X (belanghebbende) is een in Duitsland gevestigd en naar Duits recht opgericht Immobilien-Sondervermögen. Zij wordt naar Duits burgerlijk recht aangemerkt als een afgescheiden vermogen zonder rechtspersoonlijkheid. De participatiebewijzen van X zijn vrij overdraagbaar. X investeert wereldwijd, voor rekening en risico van haar deelnemers, in – al dan niet nog te realiseren – onroerende zaken.

In het boekjaar 1996/1997 heeft X voor het eerst geïnvesteerd in Nederlandse onroerende zaken, waardoor zij met ingang van voornoemd boekjaar in Nederland buitenlands belastingplichtig is voor de vennootschapsbelasting. De Nederlandse vastgoedportefeuille wordt door X rechtstreeks gehouden. De waarde van de Nederlandse portefeuille varieerde gedurende de boekjaren 1996/1997 tot en met 2009/2010 tussen € 0,3 miljard en € 2 miljard.

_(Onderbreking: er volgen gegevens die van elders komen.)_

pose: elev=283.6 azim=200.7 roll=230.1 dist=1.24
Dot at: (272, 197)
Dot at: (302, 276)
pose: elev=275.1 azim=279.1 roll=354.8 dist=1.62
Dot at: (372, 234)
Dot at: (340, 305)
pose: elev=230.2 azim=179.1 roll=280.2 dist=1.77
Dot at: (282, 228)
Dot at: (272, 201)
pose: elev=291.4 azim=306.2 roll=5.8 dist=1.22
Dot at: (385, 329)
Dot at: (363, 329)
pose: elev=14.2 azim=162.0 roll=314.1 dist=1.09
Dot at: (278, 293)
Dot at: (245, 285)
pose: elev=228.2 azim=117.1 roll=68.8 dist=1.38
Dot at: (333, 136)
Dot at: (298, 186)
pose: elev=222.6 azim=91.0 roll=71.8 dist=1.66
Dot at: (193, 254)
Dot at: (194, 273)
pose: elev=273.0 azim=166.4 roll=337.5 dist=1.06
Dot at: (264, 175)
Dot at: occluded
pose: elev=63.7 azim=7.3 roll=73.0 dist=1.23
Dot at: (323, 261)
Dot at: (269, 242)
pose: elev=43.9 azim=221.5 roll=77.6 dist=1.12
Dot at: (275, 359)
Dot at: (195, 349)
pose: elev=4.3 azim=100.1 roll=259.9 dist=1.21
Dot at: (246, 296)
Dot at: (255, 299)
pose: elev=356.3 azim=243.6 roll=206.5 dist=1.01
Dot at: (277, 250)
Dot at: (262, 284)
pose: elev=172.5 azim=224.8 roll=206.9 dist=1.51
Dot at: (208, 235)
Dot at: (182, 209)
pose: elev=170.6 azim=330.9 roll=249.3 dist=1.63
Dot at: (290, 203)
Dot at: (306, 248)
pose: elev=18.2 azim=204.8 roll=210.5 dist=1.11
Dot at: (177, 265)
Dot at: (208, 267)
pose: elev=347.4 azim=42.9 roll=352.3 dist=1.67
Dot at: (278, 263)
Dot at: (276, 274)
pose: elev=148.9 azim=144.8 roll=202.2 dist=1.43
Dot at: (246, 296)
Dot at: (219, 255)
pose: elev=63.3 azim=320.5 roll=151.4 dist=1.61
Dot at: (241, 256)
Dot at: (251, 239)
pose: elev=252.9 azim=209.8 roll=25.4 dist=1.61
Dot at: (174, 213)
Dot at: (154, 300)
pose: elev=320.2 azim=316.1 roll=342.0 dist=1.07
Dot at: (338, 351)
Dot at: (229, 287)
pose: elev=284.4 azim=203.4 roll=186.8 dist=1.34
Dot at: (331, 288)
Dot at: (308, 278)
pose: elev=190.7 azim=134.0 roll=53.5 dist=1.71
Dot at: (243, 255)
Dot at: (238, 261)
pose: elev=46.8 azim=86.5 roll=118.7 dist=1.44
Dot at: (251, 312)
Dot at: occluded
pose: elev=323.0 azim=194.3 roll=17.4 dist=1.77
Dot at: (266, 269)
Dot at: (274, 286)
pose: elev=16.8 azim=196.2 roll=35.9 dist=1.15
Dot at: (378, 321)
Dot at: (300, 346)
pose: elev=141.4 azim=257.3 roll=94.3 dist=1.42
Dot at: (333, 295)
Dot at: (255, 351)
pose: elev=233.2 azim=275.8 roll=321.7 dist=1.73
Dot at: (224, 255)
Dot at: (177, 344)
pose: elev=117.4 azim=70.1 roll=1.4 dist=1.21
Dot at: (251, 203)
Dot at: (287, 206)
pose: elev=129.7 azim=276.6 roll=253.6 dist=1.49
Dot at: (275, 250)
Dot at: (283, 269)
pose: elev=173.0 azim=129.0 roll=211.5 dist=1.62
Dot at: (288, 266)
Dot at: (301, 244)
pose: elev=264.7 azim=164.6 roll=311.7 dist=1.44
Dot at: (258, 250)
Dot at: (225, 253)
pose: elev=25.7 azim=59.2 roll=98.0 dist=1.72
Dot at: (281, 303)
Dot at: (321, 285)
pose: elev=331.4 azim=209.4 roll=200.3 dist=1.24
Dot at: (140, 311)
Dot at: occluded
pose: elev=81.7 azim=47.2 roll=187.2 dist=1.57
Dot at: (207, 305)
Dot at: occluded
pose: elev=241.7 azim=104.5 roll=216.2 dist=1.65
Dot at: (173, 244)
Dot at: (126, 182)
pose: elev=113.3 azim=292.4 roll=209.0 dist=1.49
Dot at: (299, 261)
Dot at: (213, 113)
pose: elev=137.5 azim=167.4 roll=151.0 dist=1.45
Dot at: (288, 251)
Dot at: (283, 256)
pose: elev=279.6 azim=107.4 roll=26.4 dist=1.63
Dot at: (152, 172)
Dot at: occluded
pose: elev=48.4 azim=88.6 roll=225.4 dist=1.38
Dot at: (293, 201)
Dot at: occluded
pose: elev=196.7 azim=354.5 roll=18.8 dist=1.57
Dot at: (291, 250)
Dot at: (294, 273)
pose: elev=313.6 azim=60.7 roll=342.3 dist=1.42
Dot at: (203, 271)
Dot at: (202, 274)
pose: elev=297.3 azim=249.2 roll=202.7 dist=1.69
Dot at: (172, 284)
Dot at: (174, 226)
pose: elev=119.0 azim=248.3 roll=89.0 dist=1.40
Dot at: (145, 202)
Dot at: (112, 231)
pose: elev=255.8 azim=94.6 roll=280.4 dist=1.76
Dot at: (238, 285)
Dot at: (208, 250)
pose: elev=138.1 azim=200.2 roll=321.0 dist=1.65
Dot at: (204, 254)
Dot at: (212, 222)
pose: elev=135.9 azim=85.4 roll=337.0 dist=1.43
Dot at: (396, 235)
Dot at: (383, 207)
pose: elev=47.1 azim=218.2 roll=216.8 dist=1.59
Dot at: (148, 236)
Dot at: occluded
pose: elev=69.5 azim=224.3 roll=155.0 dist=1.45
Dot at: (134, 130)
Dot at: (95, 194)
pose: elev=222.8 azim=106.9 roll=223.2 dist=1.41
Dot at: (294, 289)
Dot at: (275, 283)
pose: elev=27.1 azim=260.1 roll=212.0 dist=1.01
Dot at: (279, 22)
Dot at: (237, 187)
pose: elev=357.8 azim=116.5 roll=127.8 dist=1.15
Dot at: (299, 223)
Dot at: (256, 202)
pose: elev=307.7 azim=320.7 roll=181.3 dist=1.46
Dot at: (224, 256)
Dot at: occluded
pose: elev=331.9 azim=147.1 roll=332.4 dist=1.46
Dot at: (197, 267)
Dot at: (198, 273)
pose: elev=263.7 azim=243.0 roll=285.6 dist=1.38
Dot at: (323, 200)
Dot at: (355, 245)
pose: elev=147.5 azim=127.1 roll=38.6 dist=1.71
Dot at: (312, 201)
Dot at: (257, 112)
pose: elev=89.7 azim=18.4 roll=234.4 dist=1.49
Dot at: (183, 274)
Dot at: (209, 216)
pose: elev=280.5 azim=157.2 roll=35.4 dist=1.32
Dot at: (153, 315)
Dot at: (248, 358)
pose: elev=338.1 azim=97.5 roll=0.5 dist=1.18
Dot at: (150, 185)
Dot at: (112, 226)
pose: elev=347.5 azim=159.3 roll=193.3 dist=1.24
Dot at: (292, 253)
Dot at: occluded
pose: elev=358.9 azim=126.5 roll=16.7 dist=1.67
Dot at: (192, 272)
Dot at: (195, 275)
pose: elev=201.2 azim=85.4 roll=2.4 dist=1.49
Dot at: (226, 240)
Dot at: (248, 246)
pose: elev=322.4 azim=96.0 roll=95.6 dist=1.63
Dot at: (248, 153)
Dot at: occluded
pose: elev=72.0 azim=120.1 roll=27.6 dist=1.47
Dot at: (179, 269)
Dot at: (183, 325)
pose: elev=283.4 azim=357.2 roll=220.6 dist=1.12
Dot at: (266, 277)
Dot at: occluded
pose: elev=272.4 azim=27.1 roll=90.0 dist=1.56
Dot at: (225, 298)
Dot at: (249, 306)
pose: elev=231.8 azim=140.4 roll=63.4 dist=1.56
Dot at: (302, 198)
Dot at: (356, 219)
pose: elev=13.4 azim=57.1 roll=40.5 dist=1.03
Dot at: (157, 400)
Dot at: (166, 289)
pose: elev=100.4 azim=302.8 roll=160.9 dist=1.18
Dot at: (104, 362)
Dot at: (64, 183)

Voor de boekjaren 2008/2009 en 2009/2010 beroept X zich in deze procedure (primair) op toepassing van artikel 28, lid 2, Wet VpB 1969. Voor de eerdere boekjaren (1997/1998 tot en met 2007/2008) doet X een beroep op het Unierecht in verband met de door haar geclaimde fbi-status althans het 0%-tarief. Het verschil heeft te maken met de wetswijziging per 1 augustus 2007 bij Wet van 21 juli 2007 (Stb. 2007, 269), artikel I, onderdeel C. Deze wetswijziging heeft, kort gezegd, meegebracht dat de zogenoemde vestigingseis en rechtsvormeis zijn gewijzigd. Ter zake van deze wijziging is niet expliciet voorzien in overgangsrecht voor zogenoemde gebroken boekjaren. De Inspecteur heeft dit onderkend en is voor het boekjaar 2007/2008 uitgegaan van de toepassing van het oude regime.

Rechtbank Zeeland-West-Brabant oordeelt dat X voor de boekjaren 1997/1998 tot en met 2007/2008 – dus op grond van het oude regime – in aanmerking komt voor de fbi-status en dat de aanslagen voor die boekjaren daarom verminderd dienen te worden tot nihil. Op basis van het nieuwe regime (boekjaar 2009/2010) komt X echter niet in aanmerking voor de fbi-status, aldus de Rechtbank. De door de Inspecteur voor dit boekjaar opgelegde aanslag wordt gehandhaafd.

In de onderhavige casus oordeelt de Rechtbank dat een buitenlands belastingplichtige ook in aanmerking komt voor het fbi-regime. Dit biedt buitenlandse beleggingsfondsen de mogelijkheid om effectief zonder vennootschaps- én dividendbelasting direct te beleggen in Nederlands vastgoed.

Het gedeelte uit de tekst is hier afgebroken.